Exercise 10.3 at a Glance — All Problems Compared
| Problem | Real-Life Context | Answer |
|---|---|---|
| 1 | Price vs. quantity of potatoes | 4 kg |
| 2 | Camp food stock vs. number of people | 50 days |
| 3 | Workers vs. days to complete work | 48 days |
| 4 | Pipes vs. time to fill a tank | 50 minutes |
| 5 | Ship speed vs. travel time | Increase by 4 nmph |
| 6 | Pumps vs. time to fill a tank | 15 pumps |
| 7 | Workers vs. hours to build a wall | 24 workers |
| 8 | School periods vs. duration | 60 minutes |
| 9 | Combined direct & inverse variation (%) | 40% increase |
| 10 | Algebraic men-and-days problem | (x+1)²/(x+2) days |
| 11 | Fixed-perimeter rectangle — area vs. length | Max area at length = width = 6 |
Common Mistakes to Avoid in Exercise 10.3
- Mismatched units: As in Problem 6, always convert hours and minutes (or other mixed units) to the same unit before applying x₁y₁ = x₂y₂.
- Treating every variation as inverse: Problem 11 shows that even when one quantity (length) and another (width) sum to a constant, a third quantity (area) derived from them may not vary inversely — always check the actual relationship, not just assume.
- Sign errors with percentage increase/decrease: In Problem 9, a 12% increase becomes the multiplier 112/100, and a 20% decrease becomes 80/100 — mixing these up gives a wrong final percentage.
- Forgetting to interpret the final answer: In Problem 5, the answer x₂ = 20 is the new speed, not the increase.

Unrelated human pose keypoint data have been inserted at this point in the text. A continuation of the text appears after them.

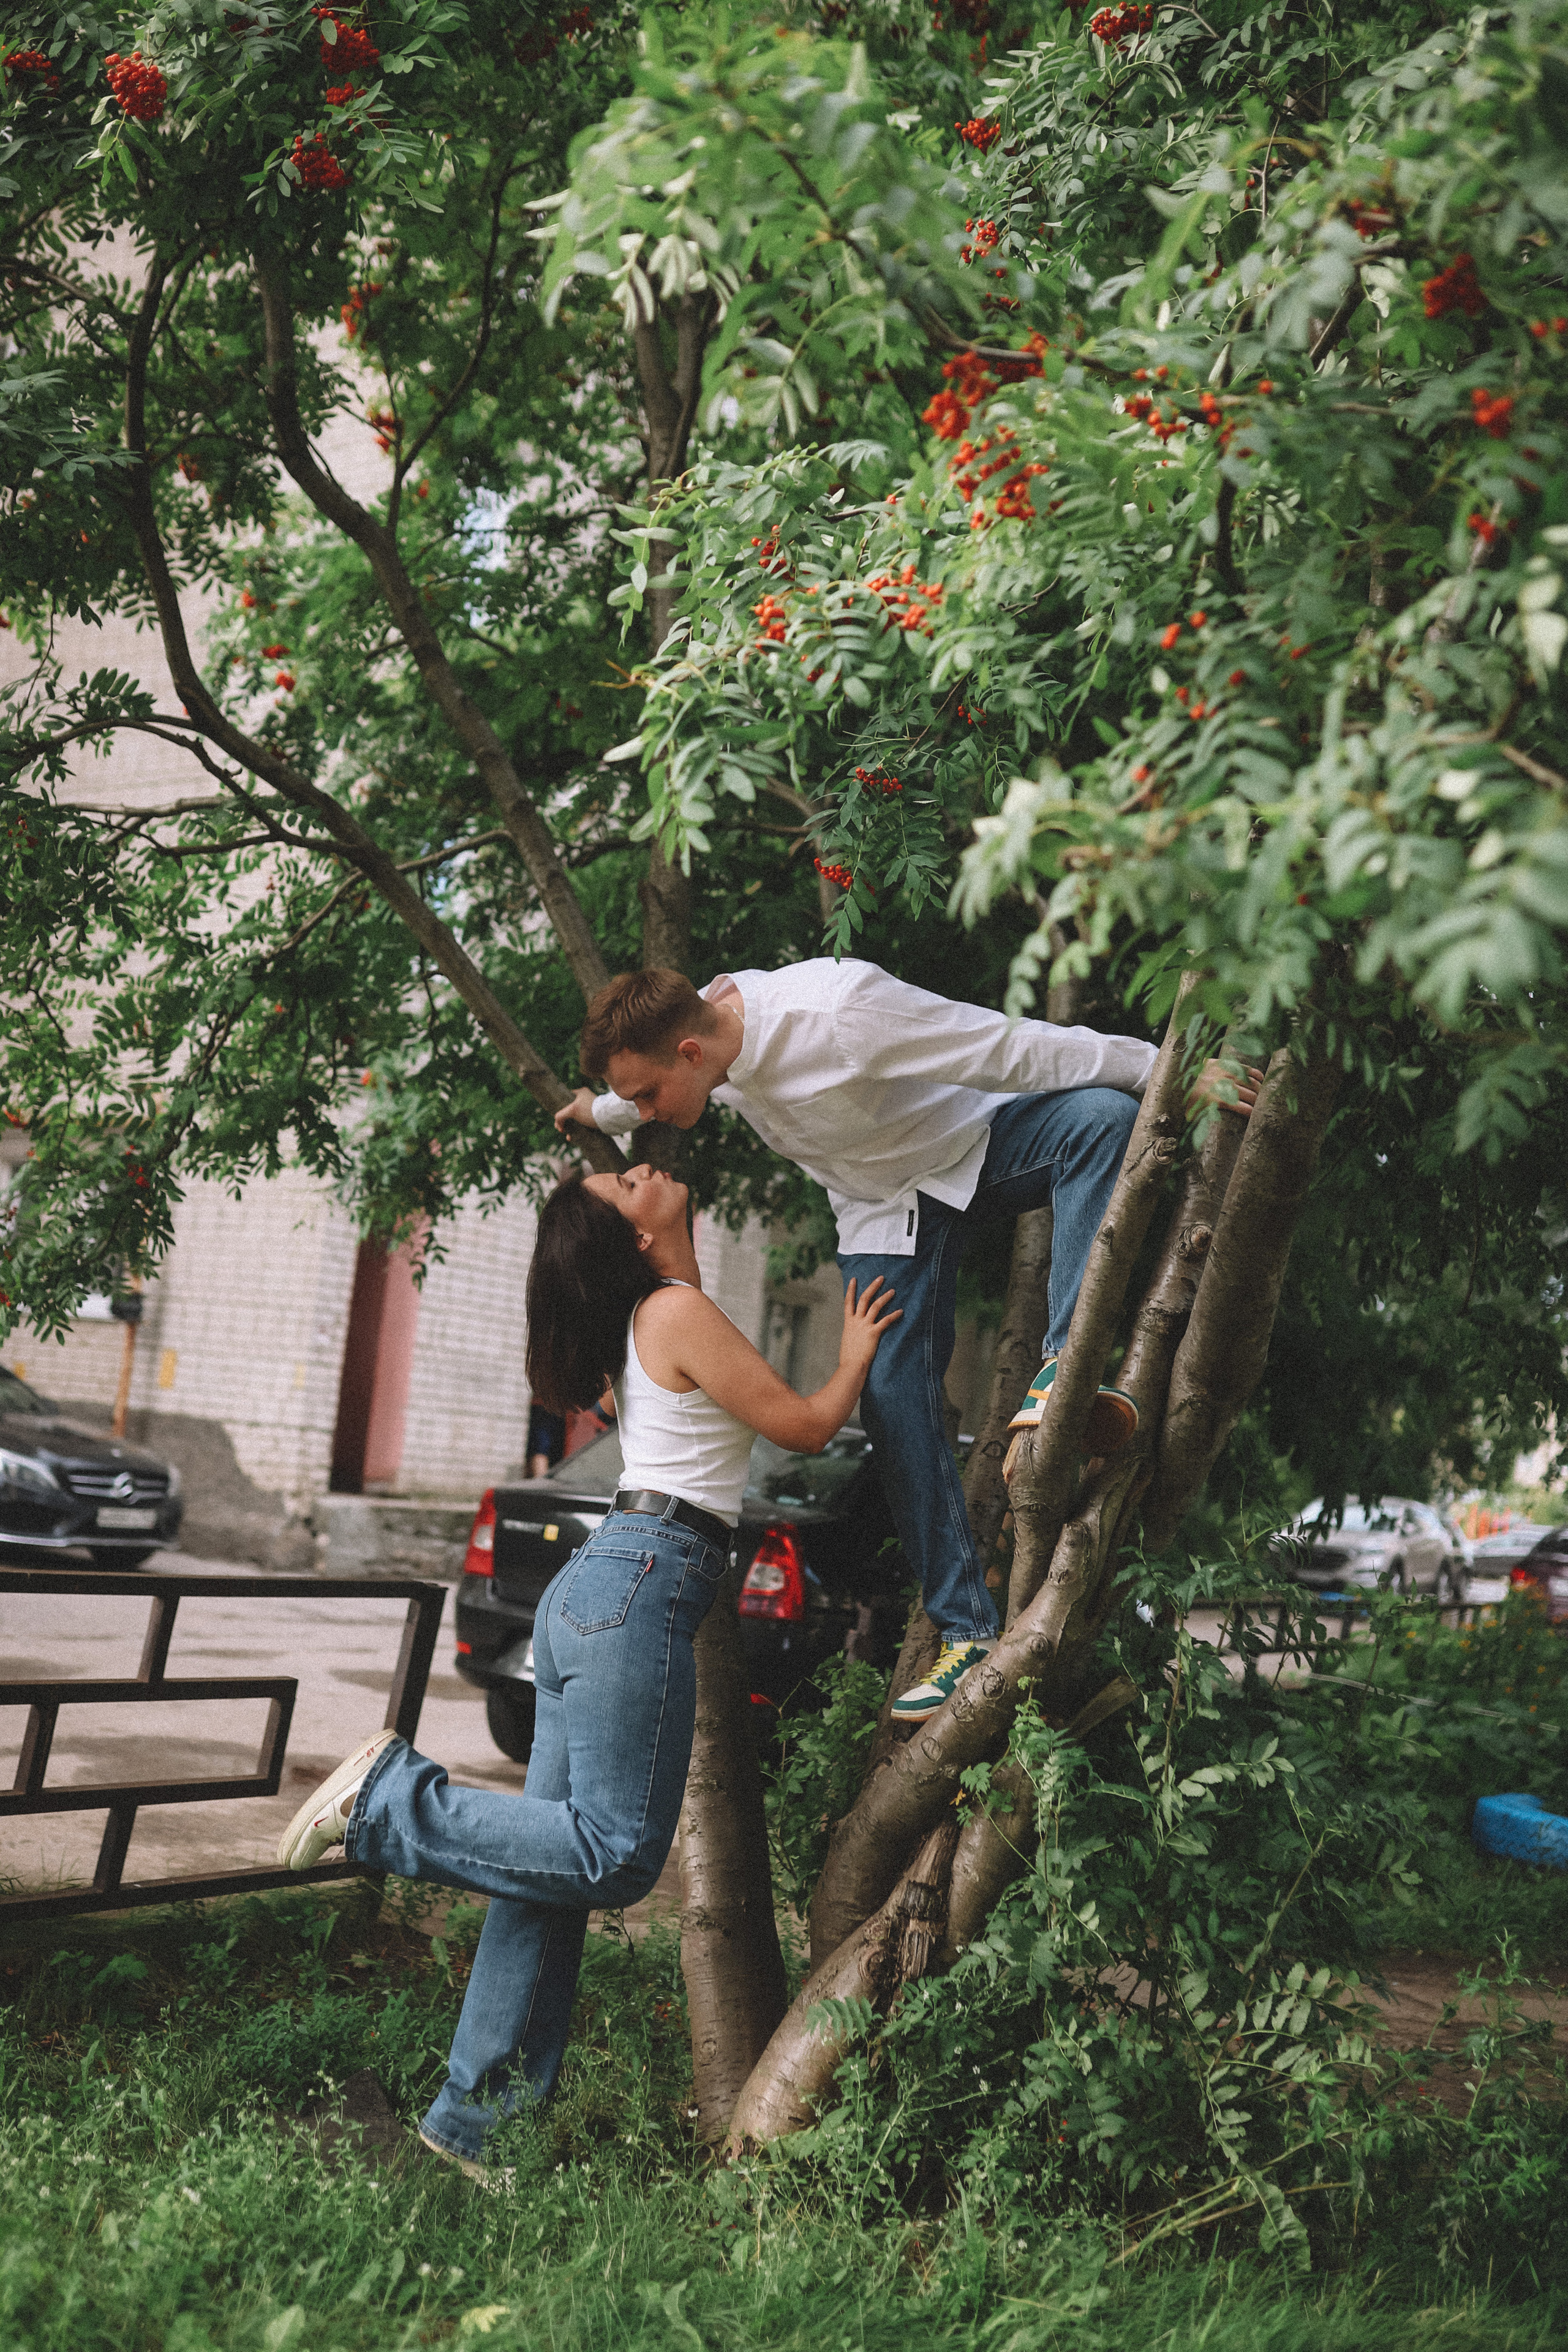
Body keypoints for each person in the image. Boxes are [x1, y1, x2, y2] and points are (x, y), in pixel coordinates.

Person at [277, 1159, 899, 2181]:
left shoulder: (652, 1316)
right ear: (629, 1239)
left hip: (605, 1582)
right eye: (622, 1181)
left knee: (548, 1876)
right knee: (613, 1855)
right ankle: (387, 1803)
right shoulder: (675, 1311)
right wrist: (855, 1354)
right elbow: (805, 1426)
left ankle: (474, 2130)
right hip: (642, 1582)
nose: (640, 1164)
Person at [554, 960, 1259, 1724]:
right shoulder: (698, 1041)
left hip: (972, 1145)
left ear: (691, 1054)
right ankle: (966, 1631)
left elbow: (1006, 1046)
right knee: (892, 1402)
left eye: (647, 1096)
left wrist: (1165, 1074)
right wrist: (599, 1111)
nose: (648, 1114)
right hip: (881, 1212)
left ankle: (1065, 1369)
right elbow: (640, 1087)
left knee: (1103, 1121)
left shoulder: (839, 1011)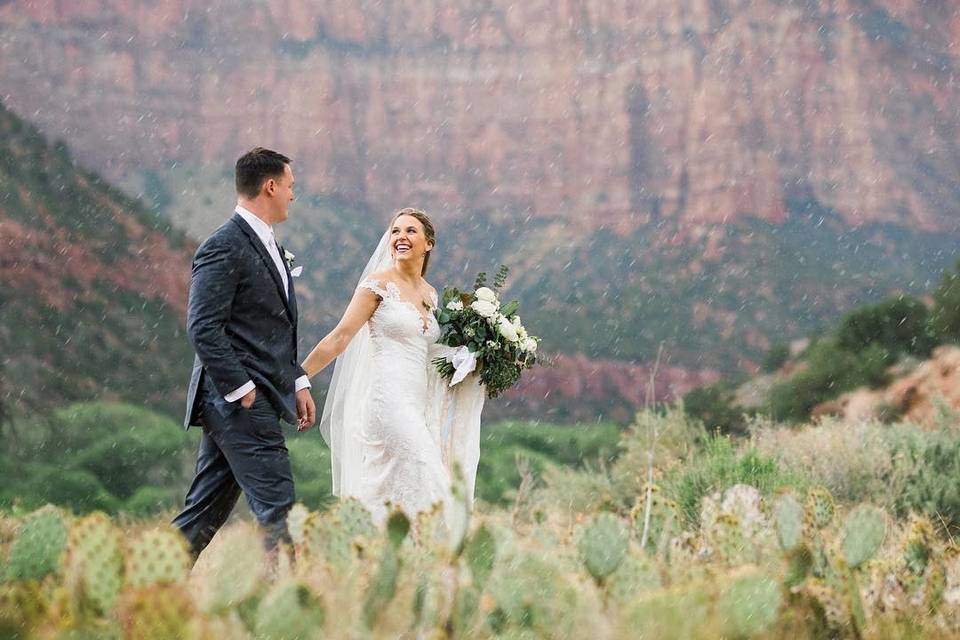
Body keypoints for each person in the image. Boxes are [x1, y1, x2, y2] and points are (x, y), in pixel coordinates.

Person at [172, 147, 316, 559]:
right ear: (270, 186)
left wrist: (298, 380)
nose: (293, 195)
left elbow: (269, 330)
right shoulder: (224, 245)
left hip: (249, 398)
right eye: (290, 187)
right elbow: (203, 326)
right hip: (239, 402)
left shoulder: (266, 242)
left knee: (205, 511)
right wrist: (242, 389)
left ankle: (149, 592)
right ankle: (286, 610)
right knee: (279, 509)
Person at [302, 208, 484, 524]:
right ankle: (442, 558)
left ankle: (379, 555)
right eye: (396, 231)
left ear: (429, 243)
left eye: (411, 231)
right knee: (429, 474)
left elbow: (427, 352)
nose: (400, 237)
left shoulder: (431, 295)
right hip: (386, 400)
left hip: (417, 403)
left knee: (390, 490)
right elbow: (340, 337)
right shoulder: (378, 285)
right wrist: (297, 377)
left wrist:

The actual increase required is 20 − 16 = 4 nmph.
- Leaving algebraic answers unsimplified: In Problem 10, always present the final answer as a clean fraction, (x+1)²/(x+2), rather than leaving it as an unsimplified equation.
What Exercise 10.3 Prepares You For
Having practised both checking for inverse proportion (Exercise 10.2) and solving real-life inverse proportion word problems here in Exercise 10.3, you now have a complete toolkit for Chapter 10. These skills — especially the work-and-time and speed-and-time problems — form the foundation for more advanced ratio and proportion questions in Comparing Quantities Using Proportion.
The percentage-based reasoning used in Problem 9 also prepares you for percentage applications in profit, loss, and simple interest problems, while the optimisation idea from Problem 11 (maximum area for a fixed perimeter) reappears when you study mensuration and algebraic identities in Algebraic Expressions.